Work required:
Print the records below word for word, leaving out the pictures.

Dataset records:
* * * * * * *
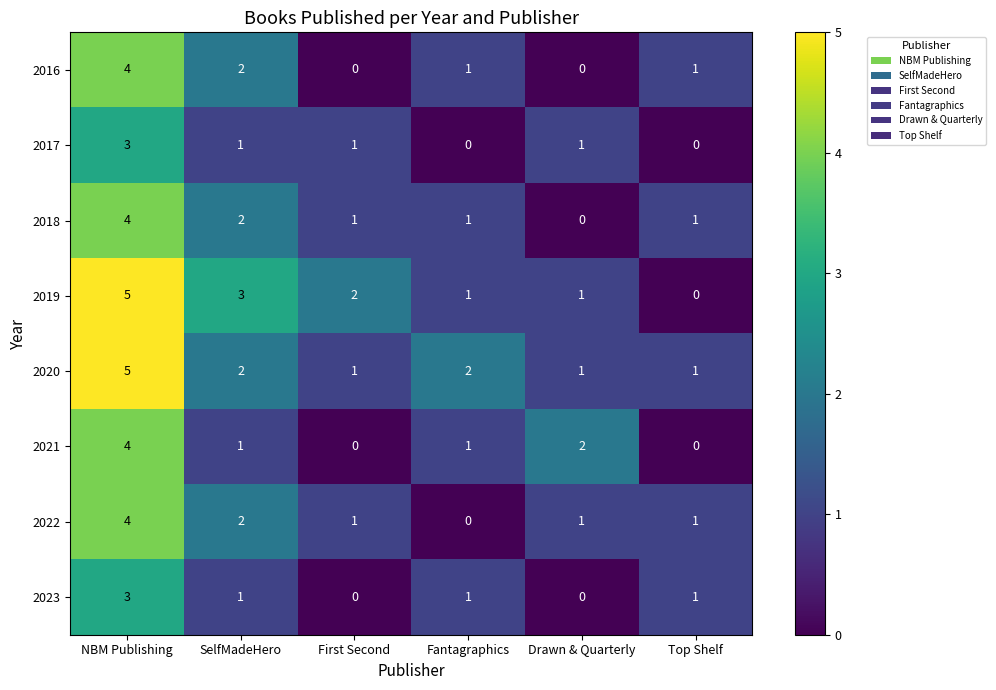

What is the total value across all series at First Second?

6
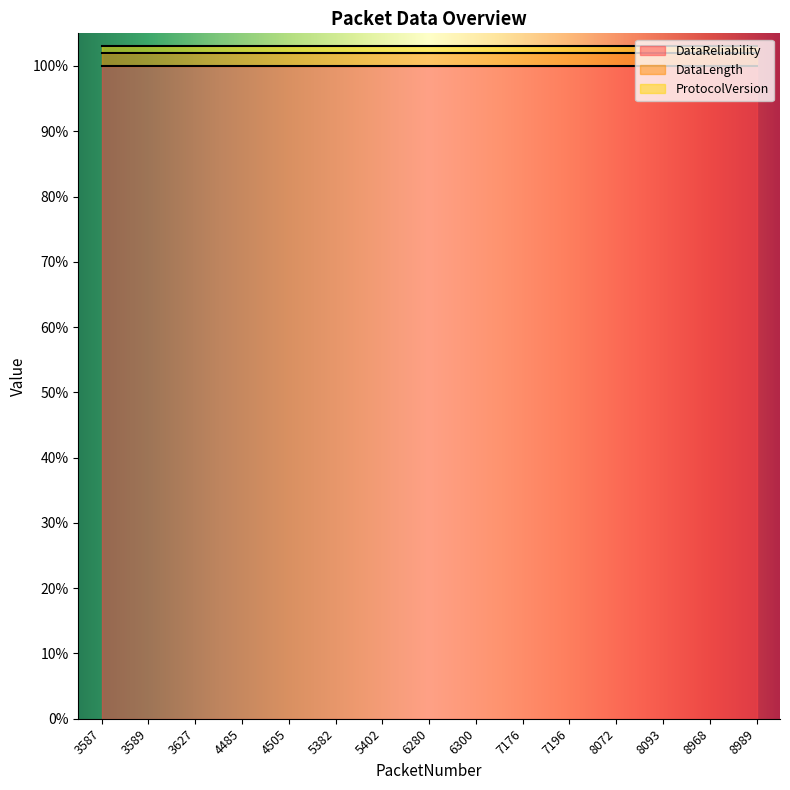

Reading left to right, what are all the values shown in this chart?

DataReliability: 3587=100	3589=100	3627=100	4485=100	4505=100	5382=100	5402=100	6280=100	6300=100	7176=100	7196=100	8072=100	8093=100	8968=100	8989=100
DataLength: 3587=2	3589=2	3627=2	4485=2	4505=2	5382=2	5402=2	6280=2	6300=2	7176=2	7196=2	8072=2	8093=2	8968=2	8989=2
ProtocolVersion: 3587=1	3589=1	3627=1	4485=1	4505=1	5382=1	5402=1	6280=1	6300=1	7176=1	7196=1	8072=1	8093=1	8968=1	8989=1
* * * * * * *
Task solution:
What is the total value across all series at First Second?

6

Reading left to right, what are all the values shown in this chart?

DataReliability: 3587=100	3589=100	3627=100	4485=100	4505=100	5382=100	5402=100	6280=100	6300=100	7176=100	7196=100	8072=100	8093=100	8968=100	8989=100
DataLength: 3587=2	3589=2	3627=2	4485=2	4505=2	5382=2	5402=2	6280=2	6300=2	7176=2	7196=2	8072=2	8093=2	8968=2	8989=2
ProtocolVersion: 3587=1	3589=1	3627=1	4485=1	4505=1	5382=1	5402=1	6280=1	6300=1	7176=1	7196=1	8072=1	8093=1	8968=1	8989=1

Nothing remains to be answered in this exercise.